## Required work
Put every line below into a JSON list of strings, one string per line, and leave out any blank lines.

## Task input
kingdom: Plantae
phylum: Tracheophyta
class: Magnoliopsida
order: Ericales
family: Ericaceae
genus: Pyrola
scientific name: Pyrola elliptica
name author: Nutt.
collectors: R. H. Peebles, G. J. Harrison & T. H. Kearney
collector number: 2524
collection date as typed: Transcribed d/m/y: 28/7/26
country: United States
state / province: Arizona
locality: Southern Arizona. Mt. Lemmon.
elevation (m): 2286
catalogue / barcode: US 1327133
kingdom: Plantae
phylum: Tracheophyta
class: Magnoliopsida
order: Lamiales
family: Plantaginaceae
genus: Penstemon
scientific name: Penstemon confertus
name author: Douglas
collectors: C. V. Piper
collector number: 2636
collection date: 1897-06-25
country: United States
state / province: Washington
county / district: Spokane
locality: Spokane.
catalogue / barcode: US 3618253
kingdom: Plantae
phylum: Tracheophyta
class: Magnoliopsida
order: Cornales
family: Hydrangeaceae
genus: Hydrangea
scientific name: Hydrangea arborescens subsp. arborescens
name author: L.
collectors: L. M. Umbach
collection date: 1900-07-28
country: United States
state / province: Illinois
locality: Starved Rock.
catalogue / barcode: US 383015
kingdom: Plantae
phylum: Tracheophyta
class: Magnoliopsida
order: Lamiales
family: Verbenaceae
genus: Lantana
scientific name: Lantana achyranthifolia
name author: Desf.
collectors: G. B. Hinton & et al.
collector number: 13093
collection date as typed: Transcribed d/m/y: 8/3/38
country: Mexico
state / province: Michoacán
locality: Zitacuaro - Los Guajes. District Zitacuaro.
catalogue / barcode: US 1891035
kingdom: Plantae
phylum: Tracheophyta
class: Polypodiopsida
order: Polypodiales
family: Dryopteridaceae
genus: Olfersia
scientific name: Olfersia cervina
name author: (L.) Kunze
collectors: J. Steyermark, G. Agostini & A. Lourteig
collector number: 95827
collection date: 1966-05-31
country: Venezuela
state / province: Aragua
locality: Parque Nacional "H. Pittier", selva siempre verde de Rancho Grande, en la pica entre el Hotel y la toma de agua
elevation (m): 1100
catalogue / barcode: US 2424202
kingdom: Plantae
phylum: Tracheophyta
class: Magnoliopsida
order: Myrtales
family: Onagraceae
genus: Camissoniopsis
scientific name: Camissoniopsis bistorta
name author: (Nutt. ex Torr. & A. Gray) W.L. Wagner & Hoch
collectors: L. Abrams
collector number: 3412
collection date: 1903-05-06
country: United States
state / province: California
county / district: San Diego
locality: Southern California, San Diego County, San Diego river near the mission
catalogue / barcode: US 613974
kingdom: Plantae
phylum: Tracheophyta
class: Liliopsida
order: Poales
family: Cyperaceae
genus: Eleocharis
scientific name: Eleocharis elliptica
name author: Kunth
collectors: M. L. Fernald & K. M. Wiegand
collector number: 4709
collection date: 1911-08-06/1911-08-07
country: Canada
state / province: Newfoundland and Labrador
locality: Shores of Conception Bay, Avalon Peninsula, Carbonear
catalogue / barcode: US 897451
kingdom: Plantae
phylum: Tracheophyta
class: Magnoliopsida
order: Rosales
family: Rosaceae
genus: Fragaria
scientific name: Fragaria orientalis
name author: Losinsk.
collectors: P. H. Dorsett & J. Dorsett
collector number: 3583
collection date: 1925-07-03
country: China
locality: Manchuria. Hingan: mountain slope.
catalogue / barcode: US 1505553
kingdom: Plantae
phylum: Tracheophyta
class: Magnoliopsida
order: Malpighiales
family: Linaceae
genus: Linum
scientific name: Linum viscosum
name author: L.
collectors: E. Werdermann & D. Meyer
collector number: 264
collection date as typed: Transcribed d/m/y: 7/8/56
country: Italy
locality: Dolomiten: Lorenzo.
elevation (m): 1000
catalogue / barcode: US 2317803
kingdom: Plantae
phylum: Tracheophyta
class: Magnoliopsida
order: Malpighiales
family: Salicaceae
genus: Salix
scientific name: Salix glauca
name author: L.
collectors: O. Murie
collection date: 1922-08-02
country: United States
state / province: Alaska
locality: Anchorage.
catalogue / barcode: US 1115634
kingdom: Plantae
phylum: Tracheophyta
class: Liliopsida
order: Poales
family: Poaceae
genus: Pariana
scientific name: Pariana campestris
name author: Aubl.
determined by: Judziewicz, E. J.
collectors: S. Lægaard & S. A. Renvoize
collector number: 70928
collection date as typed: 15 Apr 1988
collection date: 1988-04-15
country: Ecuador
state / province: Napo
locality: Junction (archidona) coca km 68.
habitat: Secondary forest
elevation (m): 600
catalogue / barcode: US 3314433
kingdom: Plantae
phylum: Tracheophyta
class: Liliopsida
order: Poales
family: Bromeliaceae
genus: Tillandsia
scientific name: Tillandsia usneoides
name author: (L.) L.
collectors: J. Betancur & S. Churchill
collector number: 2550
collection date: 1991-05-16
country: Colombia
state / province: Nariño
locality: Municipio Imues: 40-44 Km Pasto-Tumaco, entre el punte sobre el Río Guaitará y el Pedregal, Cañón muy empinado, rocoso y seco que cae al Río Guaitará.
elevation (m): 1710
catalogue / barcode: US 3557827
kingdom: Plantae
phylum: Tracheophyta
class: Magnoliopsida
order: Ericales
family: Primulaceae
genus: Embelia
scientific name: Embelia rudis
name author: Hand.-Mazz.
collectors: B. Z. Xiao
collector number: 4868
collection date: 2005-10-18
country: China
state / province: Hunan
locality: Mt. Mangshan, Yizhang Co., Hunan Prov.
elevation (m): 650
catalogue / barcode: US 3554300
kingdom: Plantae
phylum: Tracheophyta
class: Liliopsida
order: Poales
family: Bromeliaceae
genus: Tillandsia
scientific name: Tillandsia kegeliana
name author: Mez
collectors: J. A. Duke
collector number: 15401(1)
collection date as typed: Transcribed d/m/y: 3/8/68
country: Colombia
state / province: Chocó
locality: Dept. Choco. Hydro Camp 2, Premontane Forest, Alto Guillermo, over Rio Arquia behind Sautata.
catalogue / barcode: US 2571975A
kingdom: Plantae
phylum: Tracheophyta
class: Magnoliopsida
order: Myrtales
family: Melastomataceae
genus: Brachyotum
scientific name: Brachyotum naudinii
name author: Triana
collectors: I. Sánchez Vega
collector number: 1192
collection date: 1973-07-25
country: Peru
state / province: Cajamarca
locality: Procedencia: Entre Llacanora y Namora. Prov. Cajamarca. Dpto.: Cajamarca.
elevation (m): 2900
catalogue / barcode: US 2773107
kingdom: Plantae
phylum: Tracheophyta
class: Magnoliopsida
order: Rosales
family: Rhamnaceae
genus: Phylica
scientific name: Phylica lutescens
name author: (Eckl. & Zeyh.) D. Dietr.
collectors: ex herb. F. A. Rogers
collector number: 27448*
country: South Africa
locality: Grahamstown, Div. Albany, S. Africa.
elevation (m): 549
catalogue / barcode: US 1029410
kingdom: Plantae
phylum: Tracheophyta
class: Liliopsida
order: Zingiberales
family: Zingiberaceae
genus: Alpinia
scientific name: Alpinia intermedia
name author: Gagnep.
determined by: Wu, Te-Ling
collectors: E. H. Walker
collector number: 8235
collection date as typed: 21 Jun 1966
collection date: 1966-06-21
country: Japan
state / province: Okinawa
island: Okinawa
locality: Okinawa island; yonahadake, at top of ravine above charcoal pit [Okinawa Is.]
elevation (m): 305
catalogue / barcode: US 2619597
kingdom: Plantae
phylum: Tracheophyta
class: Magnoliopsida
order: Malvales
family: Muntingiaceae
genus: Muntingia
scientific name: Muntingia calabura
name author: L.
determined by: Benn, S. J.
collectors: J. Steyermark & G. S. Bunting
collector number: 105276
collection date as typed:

## Answer to this exercise
[
  "kingdom: Plantae",
  "phylum: Tracheophyta",
  "class: Magnoliopsida",
  "order: Ericales",
  "family: Ericaceae",
  "genus: Pyrola",
  "scientific name: Pyrola elliptica",
  "name author: Nutt.",
  "collectors: R. H. Peebles, G. J. Harrison & T. H. Kearney",
  "collector number: 2524",
  "collection date as typed: Transcribed d/m/y: 28/7/26",
  "country: United States",
  "state / province: Arizona",
  "locality: Southern Arizona. Mt. Lemmon.",
  "elevation (m): 2286",
  "catalogue / barcode: US 1327133",
  "kingdom: Plantae",
  "phylum: Tracheophyta",
  "class: Magnoliopsida",
  "order: Lamiales",
  "family: Plantaginaceae",
  "genus: Penstemon",
  "scientific name: Penstemon confertus",
  "name author: Douglas",
  "collectors: C. V. Piper",
  "collector number: 2636",
  "collection date: 1897-06-25",
  "country: United States",
  "state / province: Washington",
  "county / district: Spokane",
  "locality: Spokane.",
  "catalogue / barcode: US 3618253",
  "kingdom: Plantae",
  "phylum: Tracheophyta",
  "class: Magnoliopsida",
  "order: Cornales",
  "family: Hydrangeaceae",
  "genus: Hydrangea",
  "scientific name: Hydrangea arborescens subsp. arborescens",
  "name author: L.",
  "collectors: L. M. Umbach",
  "collection date: 1900-07-28",
  "country: United States",
  "state / province: Illinois",
  "locality: Starved Rock.",
  "catalogue / barcode: US 383015",
  "kingdom: Plantae",
  "phylum: Tracheophyta",
  "class: Magnoliopsida",
  "order: Lamiales",
  "family: Verbenaceae",
  "genus: Lantana",
  "scientific name: Lantana achyranthifolia",
  "name author: Desf.",
  "collectors: G. B. Hinton & et al.",
  "collector number: 13093",
  "collection date as typed: Transcribed d/m/y: 8/3/38",
  "country: Mexico",
  "state / province: Michoacán",
  "locality: Zitacuaro - Los Guajes. District Zitacuaro.",
  "catalogue / barcode: US 1891035",
  "kingdom: Plantae",
  "phylum: Tracheophyta",
  "class: Polypodiopsida",
  "order: Polypodiales",
  "family: Dryopteridaceae",
  "genus: Olfersia",
  "scientific name: Olfersia cervina",
  "name author: (L.) Kunze",
  "collectors: J. Steyermark, G. Agostini & A. Lourteig",
  "collector number: 95827",
  "collection date: 1966-05-31",
  "country: Venezuela",
  "state / province: Aragua",
  "locality: Parque Nacional \"H. Pittier\", selva siempre verde de Rancho Grande, en la pica entre el Hotel y la toma de agua",
  "elevation (m): 1100",
  "catalogue / barcode: US 2424202",
  "kingdom: Plantae",
  "phylum: Tracheophyta",
  "class: Magnoliopsida",
  "order: Myrtales",
  "family: Onagraceae",
  "genus: Camissoniopsis",
  "scientific name: Camissoniopsis bistorta",
  "name author: (Nutt. ex Torr. & A. Gray) W.L. Wagner & Hoch",
  "collectors: L. Abrams",
  "collector number: 3412",
  "collection date: 1903-05-06",
  "country: United States",
  "state / province: California",
  "county / district: San Diego",
  "locality: Southern California, San Diego County, San Diego river near the mission",
  "catalogue / barcode: US 613974",
  "kingdom: Plantae",
  "phylum: Tracheophyta",
  "class: Liliopsida",
  "order: Poales",
  "family: Cyperaceae",
  "genus: Eleocharis",
  "scientific name: Eleocharis elliptica",
  "name author: Kunth",
  "collectors: M. L. Fernald & K. M. Wiegand",
  "collector number: 4709",
  "collection date: 1911-08-06/1911-08-07",
  "country: Canada",
  "state / province: Newfoundland and Labrador",
  "locality: Shores of Conception Bay, Avalon Peninsula, Carbonear",
  "catalogue / barcode: US 897451",
  "kingdom: Plantae",
  "phylum: Tracheophyta",
  "class: Magnoliopsida",
  "order: Rosales",
  "family: Rosaceae",
  "genus: Fragaria",
  "scientific name: Fragaria orientalis",
  "name author: Losinsk.",
  "collectors: P. H. Dorsett & J. Dorsett",
  "collector number: 3583",
  "collection date: 1925-07-03",
  "country: China",
  "locality: Manchuria. Hingan: mountain slope.",
  "catalogue / barcode: US 1505553",
  "kingdom: Plantae",
  "phylum: Tracheophyta",
  "class: Magnoliopsida",
  "order: Malpighiales",
  "family: Linaceae",
  "genus: Linum",
  "scientific name: Linum viscosum",
  "name author: L.",
  "collectors: E. Werdermann & D. Meyer",
  "collector number: 264",
  "collection date as typed: Transcribed d/m/y: 7/8/56",
  "country: Italy",
  "locality: Dolomiten: Lorenzo.",
  "elevation (m): 1000",
  "catalogue / barcode: US 2317803",
  "kingdom: Plantae",
  "phylum: Tracheophyta",
  "class: Magnoliopsida",
  "order: Malpighiales",
  "family: Salicaceae",
  "genus: Salix",
  "scientific name: Salix glauca",
  "name author: L.",
  "collectors: O. Murie",
  "collection date: 1922-08-02",
  "country: United States",
  "state / province: Alaska",
  "locality: Anchorage.",
  "catalogue / barcode: US 1115634",
  "kingdom: Plantae",
  "phylum: Tracheophyta",
  "class: Liliopsida",
  "order: Poales",
  "family: Poaceae",
  "genus: Pariana",
  "scientific name: Pariana campestris",
  "name author: Aubl.",
  "determined by: Judziewicz, E. J.",
  "collectors: S. Lægaard & S. A. Renvoize",
  "collector number: 70928",
  "collection date as typed: 15 Apr 1988",
  "collection date: 1988-04-15",
  "country: Ecuador",
  "state / province: Napo",
  "locality: Junction (archidona) coca km 68.",
  "habitat: Secondary forest",
  "elevation (m): 600",
  "catalogue / barcode: US 3314433",
  "kingdom: Plantae",
  "phylum: Tracheophyta",
  "class: Liliopsida",
  "order: Poales",
  "family: Bromeliaceae",
  "genus: Tillandsia",
  "scientific name: Tillandsia usneoides",
  "name author: (L.) L.",
  "collectors: J. Betancur & S. Churchill",
  "collector number: 2550",
  "collection date: 1991-05-16",
  "country: Colombia",
  "state / province: Nariño",
  "locality: Municipio Imues: 40-44 Km Pasto-Tumaco, entre el punte sobre el Río Guaitará y el Pedregal, Cañón muy empinado, rocoso y seco que cae al Río Guaitará.",
  "elevation (m): 1710",
  "catalogue / barcode: US 3557827",
  "kingdom: Plantae",
  "phylum: Tracheophyta",
  "class: Magnoliopsida",
  "order: Ericales",
  "family: Primulaceae",
  "genus: Embelia",
  "scientific name: Embelia rudis",
  "name author: Hand.-Mazz.",
  "collectors: B. Z. Xiao",
  "collector number: 4868",
  "collection date: 2005-10-18",
  "country: China",
  "state / province: Hunan",
  "locality: Mt. Mangshan, Yizhang Co., Hunan Prov.",
  "elevation (m): 650",
  "catalogue / barcode: US 3554300",
  "kingdom: Plantae",
  "phylum: Tracheophyta",
  "class: Liliopsida",
  "order: Poales",
  "family: Bromeliaceae",
  "genus: Tillandsia",
  "scientific name: Tillandsia kegeliana",
  "name author: Mez",
  "collectors: J. A. Duke",
  "collector number: 15401(1)",
  "collection date as typed: Transcribed d/m/y: 3/8/68",
  "country: Colombia",
  "state / province: Chocó",
  "locality: Dept. Choco. Hydro Camp 2, Premontane Forest, Alto Guillermo, over Rio Arquia behind Sautata.",
  "catalogue / barcode: US 2571975A",
  "kingdom: Plantae",
  "phylum: Tracheophyta",
  "class: Magnoliopsida",
  "order: Myrtales",
  "family: Melastomataceae",
  "genus: Brachyotum",
  "scientific name: Brachyotum naudinii",
  "name author: Triana",
  "collectors: I. Sánchez Vega",
  "collector number: 1192",
  "collection date: 1973-07-25",
  "country: Peru",
  "state / province: Cajamarca",
  "locality: Procedencia: Entre Llacanora y Namora. Prov. Cajamarca. Dpto.: Cajamarca.",
  "elevation (m): 2900",
  "catalogue / barcode: US 2773107",
  "kingdom: Plantae",
  "phylum: Tracheophyta",
  "class: Magnoliopsida",
  "order: Rosales",
  "family: Rhamnaceae",
  "genus: Phylica",
  "scientific name: Phylica lutescens",
  "name author: (Eckl. & Zeyh.) D. Dietr.",
  "collectors: ex herb. F. A. Rogers",
  "collector number: 27448*",
  "country: South Africa",
  "locality: Grahamstown, Div. Albany, S. Africa.",
  "elevation (m): 549",
  "catalogue / barcode: US 1029410",
  "kingdom: Plantae",
  "phylum: Tracheophyta",
  "class: Liliopsida",
  "order: Zingiberales",
  "family: Zingiberaceae",
  "genus: Alpinia",
  "scientific name: Alpinia intermedia",
  "name author: Gagnep.",
  "determined by: Wu, Te-Ling",
  "collectors: E. H. Walker",
  "collector number: 8235",
  "collection date as typed: 21 Jun 1966",
  "collection date: 1966-06-21",
  "country: Japan",
  "state / province: Okinawa",
  "island: Okinawa",
  "locality: Okinawa island; yonahadake, at top of ravine above charcoal pit [Okinawa Is.]",
  "elevation (m): 305",
  "catalogue / barcode: US 2619597",
  "kingdom: Plantae",
  "phylum: Tracheophyta",
  "class: Magnoliopsida",
  "order: Malvales",
  "family: Muntingiaceae",
  "genus: Muntingia",
  "scientific name: Muntingia calabura",
  "name author: L.",
  "determined by: Benn, S. J.",
  "collectors: J. Steyermark & G. S. Bunting",
  "collector number: 105276",
  "collection date as typed:"
]